Unborn children would face greater health risks if the Environmental Protection Agency moves to rescind a rule regulating hazardous air pollutants emitted by power plants, said the chairmen of two U.S. Conference of Catholic Bishops’ committees.
The bishops argued in a March 22 statement that the Mercury and Air Toxics Standards, or MATS, are needed to protect pregnant women as well.
“The proposed change to the Mercury and Air Toxics Standards rule is troubling since it is well-documented that pregnant mothers and their unborn children are the most sensitive to mercury pollution and its adverse health effects,” said Archbishop Joseph F. Naumann of Kansas City, Kansas, chairman of the bishops’ Committee on Pro-Life Activities.

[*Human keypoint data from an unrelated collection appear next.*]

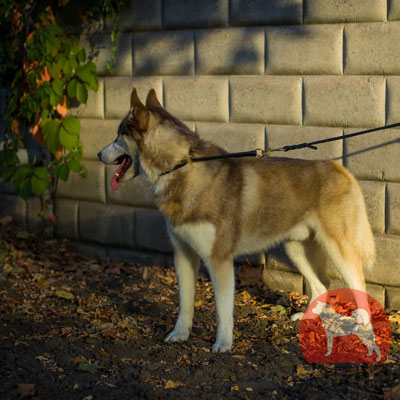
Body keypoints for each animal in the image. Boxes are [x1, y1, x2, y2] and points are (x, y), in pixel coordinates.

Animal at [97, 88, 376, 354]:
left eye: (118, 135)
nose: (99, 153)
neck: (181, 167)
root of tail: (339, 169)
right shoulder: (183, 254)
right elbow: (185, 303)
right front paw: (180, 334)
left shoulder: (219, 260)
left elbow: (223, 311)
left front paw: (223, 344)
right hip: (296, 248)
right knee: (321, 285)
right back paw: (307, 317)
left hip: (338, 248)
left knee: (358, 282)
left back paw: (362, 322)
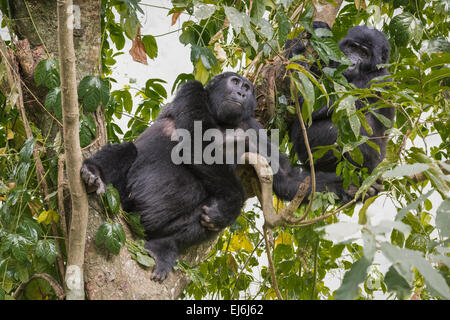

Added Bishop Frank J. Dewane of Venice, Florida, chairman of the Committee on Domestic Justice and Human Development, “The MATS rule reflects a proper respect for life of the human person and of God’s creation – a great example of integral ecology called for in ‘Laudato Si’,‘ Pope Francis’s encyclical on the environment….
The USCCB supported the standards when they were proposed by President Barack Obama’s administration in 2011 because “even small amounts of these harmful pollutants in the environment are linked to health problems, particularly in children before and after birth, the poor and the elderly,” Picarello’s letter said, quoting from the bishop’s original comment on MATS.